Source data:

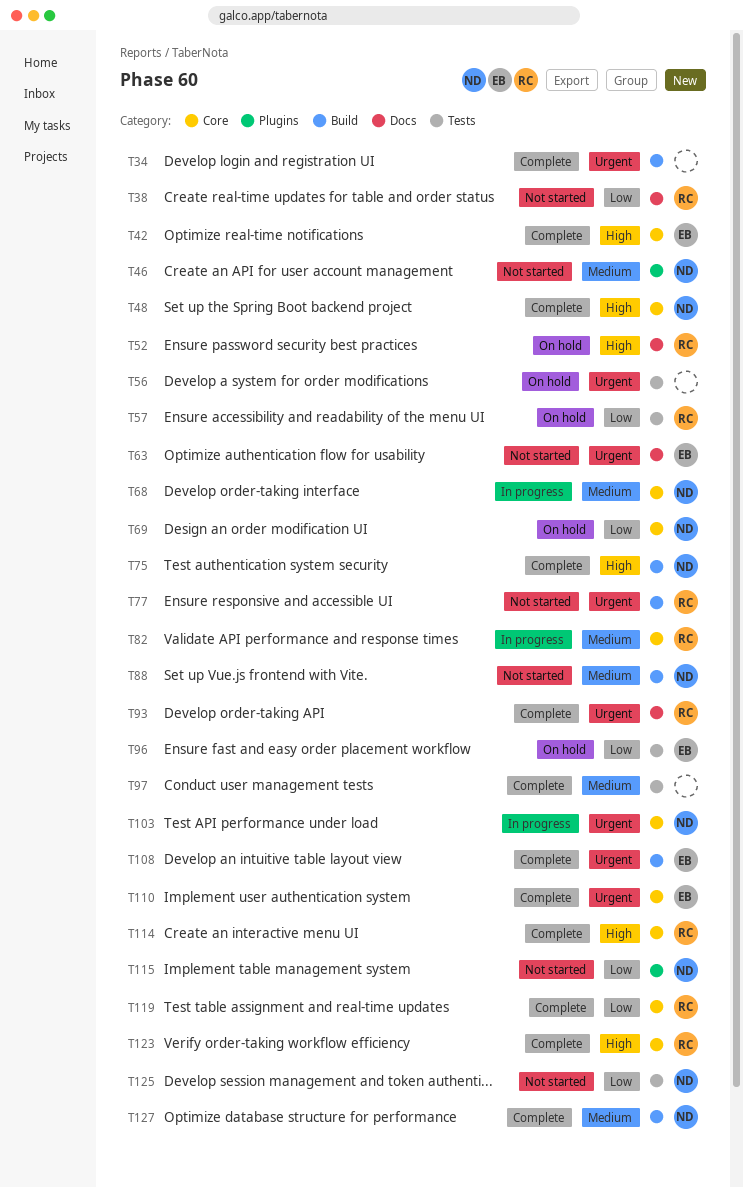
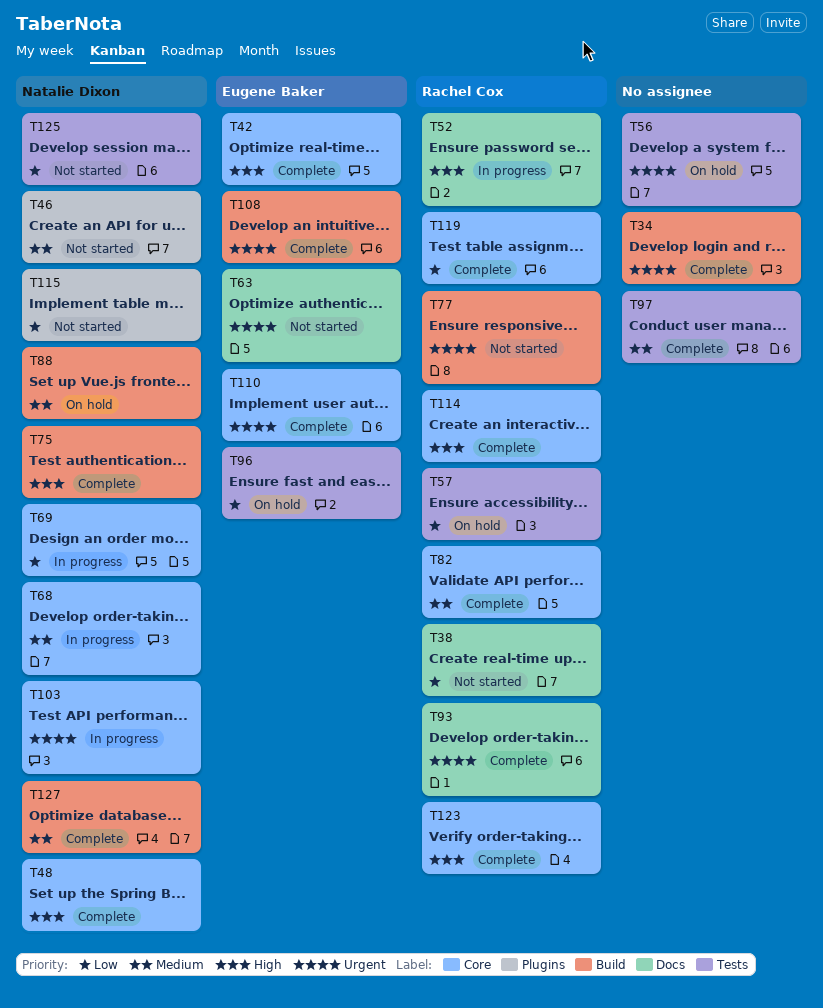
T52, status: On hold -> In progress
T69, status: On hold -> In progress
T82, status: In progress -> Complete
T88, status: Not started -> On hold

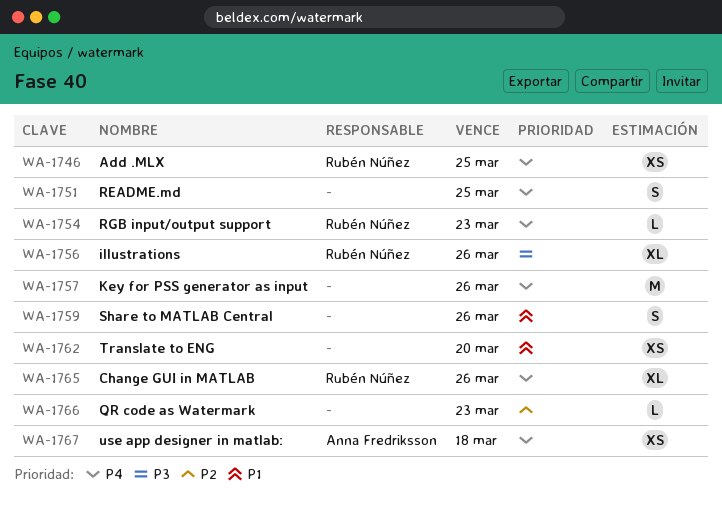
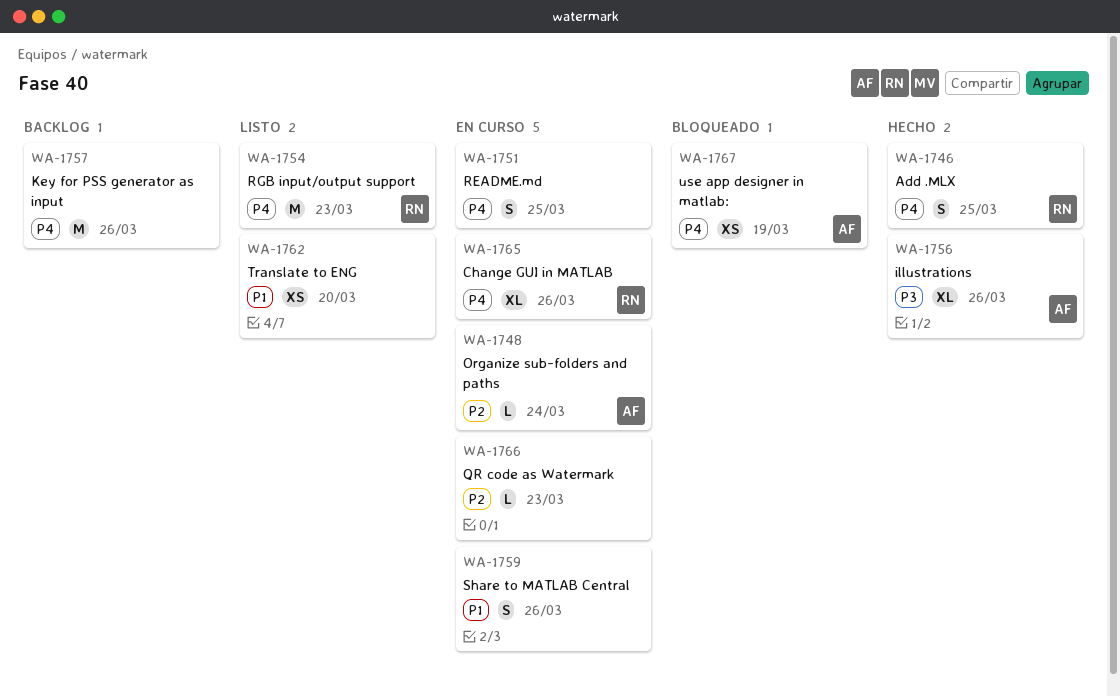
WA-1746, estimate: XS -> S
WA-1748: none -> present
WA-1754, estimate: L -> M
WA-1756, owner: Rubén Núñez -> Anna Fredriksson
WA-1767, due: Mar 18 -> Mar 19

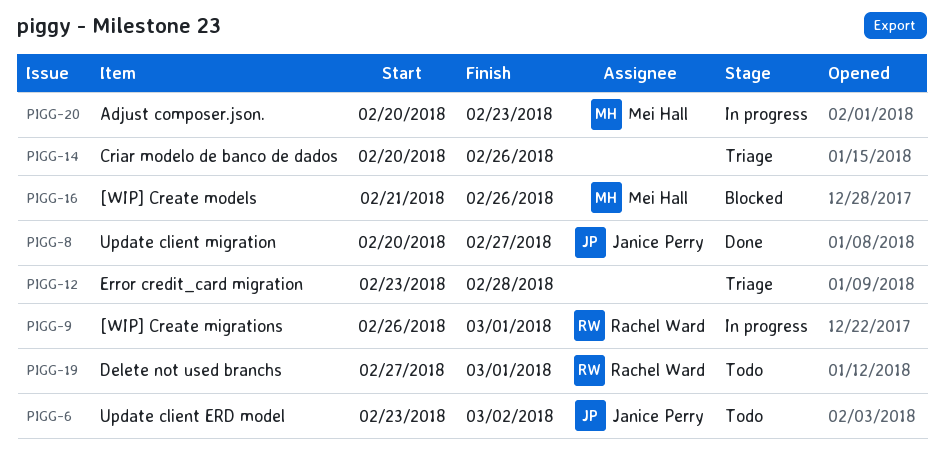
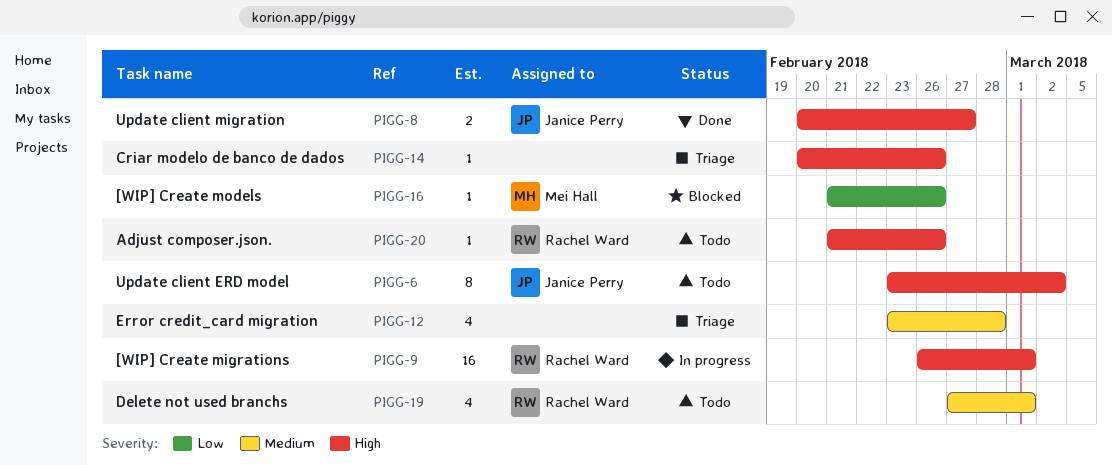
PIGG-20, status: In progress -> Todo
PIGG-20, owner: Mei Hall -> Rachel Ward
PIGG-20, start: Feb 20 -> Feb 21
PIGG-20, due: Feb 23 -> Feb 26

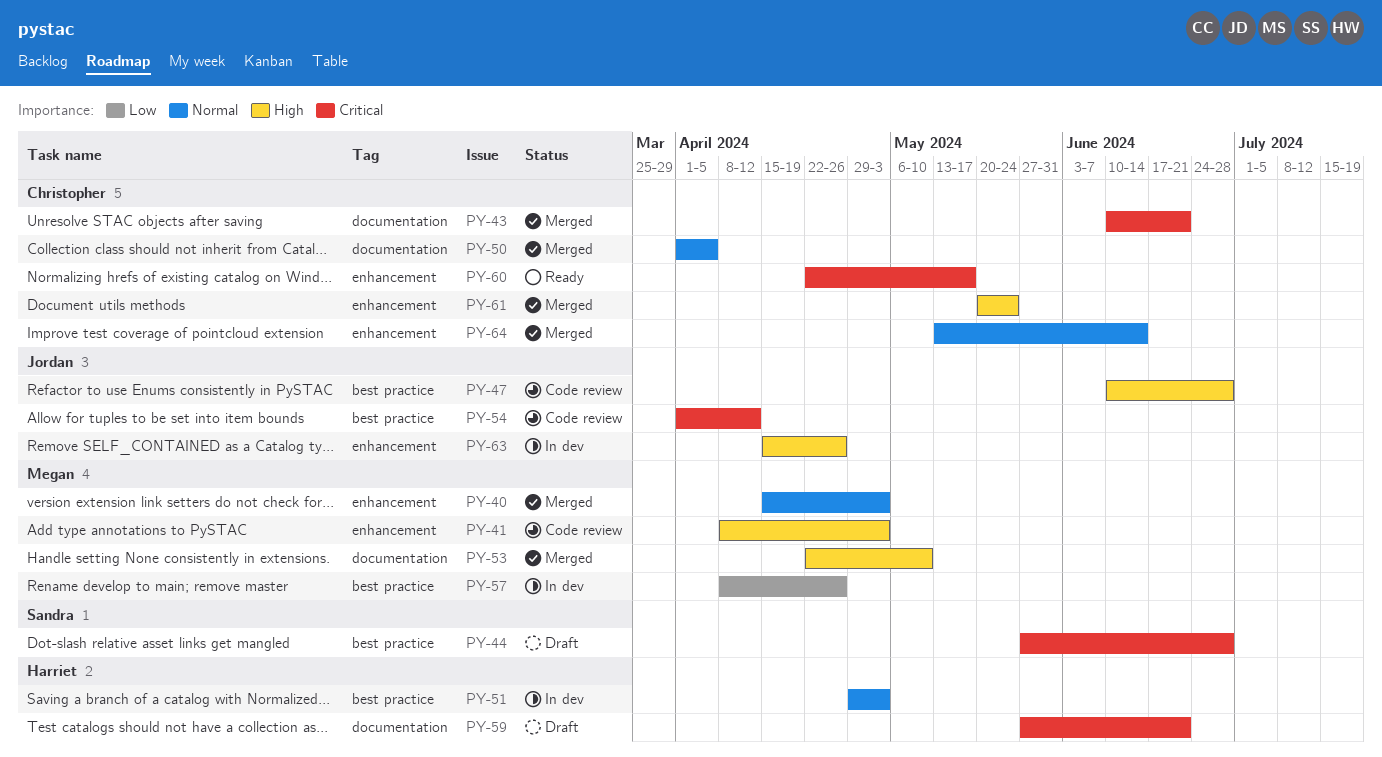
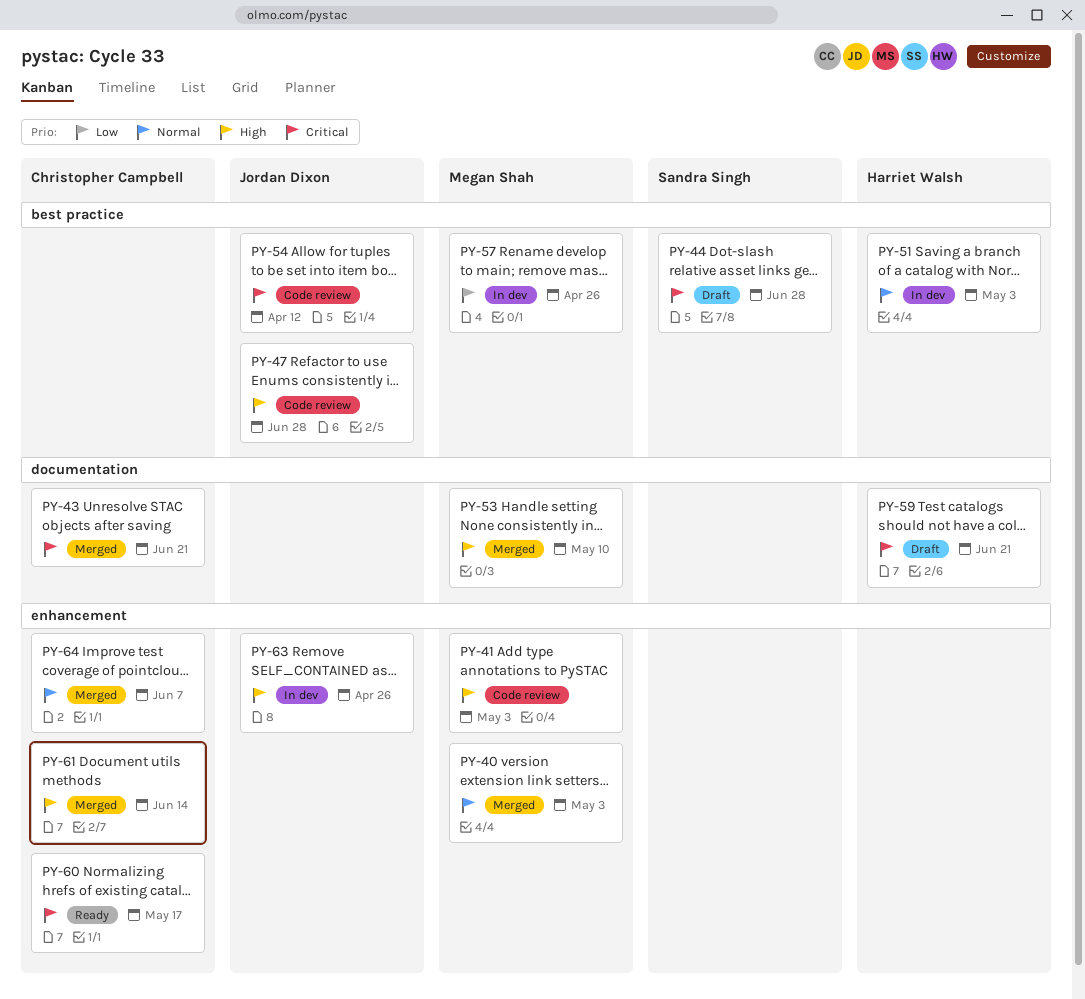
PY-50: present -> none
PY-61, due: May 24 -> Jun 14
PY-64, due: Jun 14 -> Jun 7

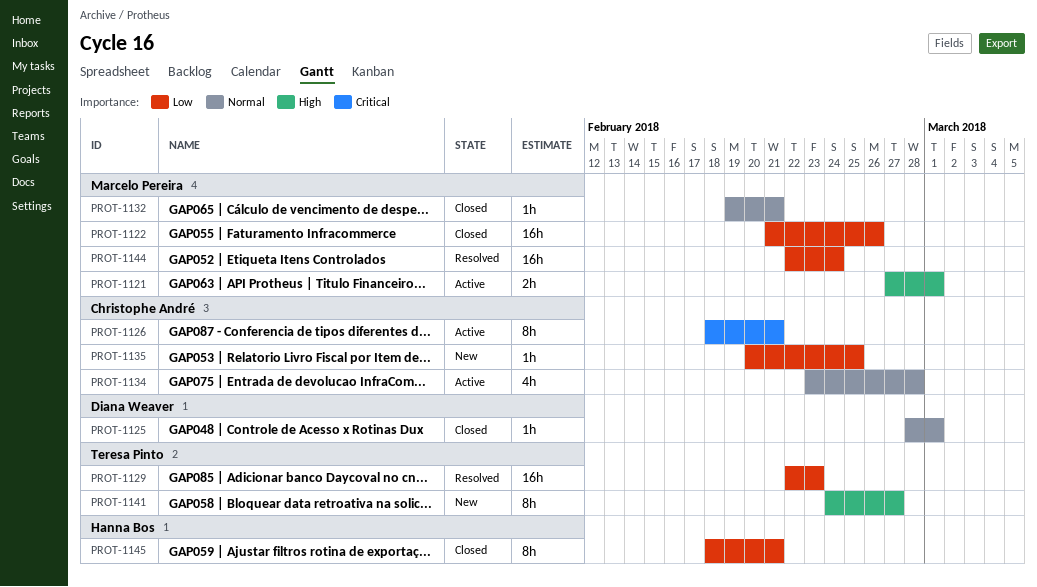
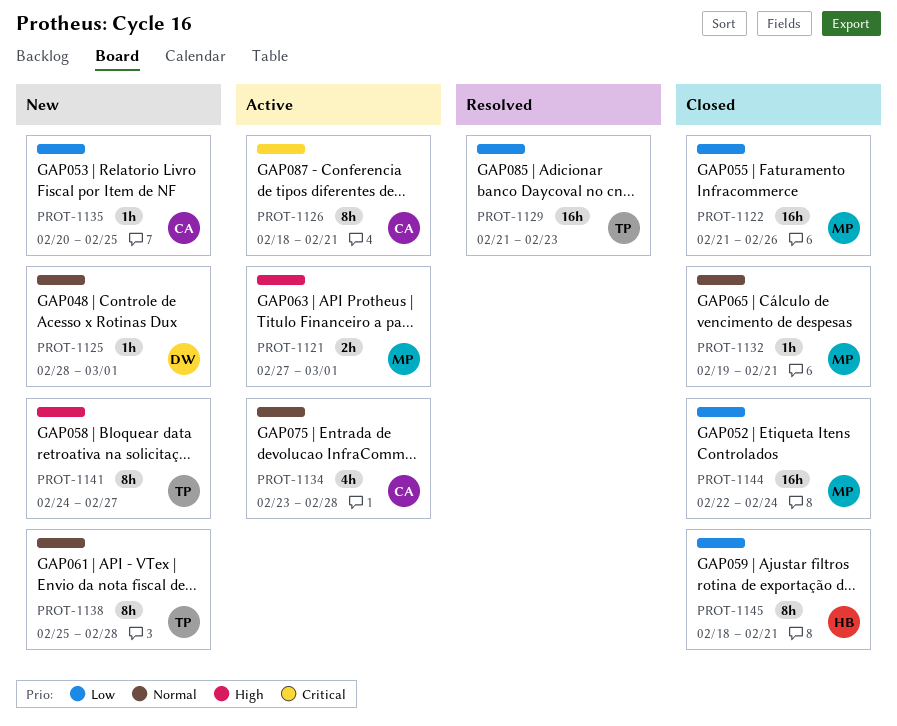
PROT-1125, status: Closed -> New
PROT-1129, start: Feb 22 -> Feb 21
PROT-1138: none -> present
PROT-1144, status: Resolved -> Closed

Assignment:
Write out each line of the data above exactly, starting at the top and finishing with the line containing "WA-1767, due: Mar 18 -> Mar 19"; omit the pictures.

Task answer:
T52, status: On hold -> In progress
T69, status: On hold -> In progress
T82, status: In progress -> Complete
T88, status: Not started -> On hold

WA-1746, estimate: XS -> S
WA-1748: none -> present
WA-1754, estimate: L -> M
WA-1756, owner: Rubén Núñez -> Anna Fredriksson
WA-1767, due: Mar 18 -> Mar 19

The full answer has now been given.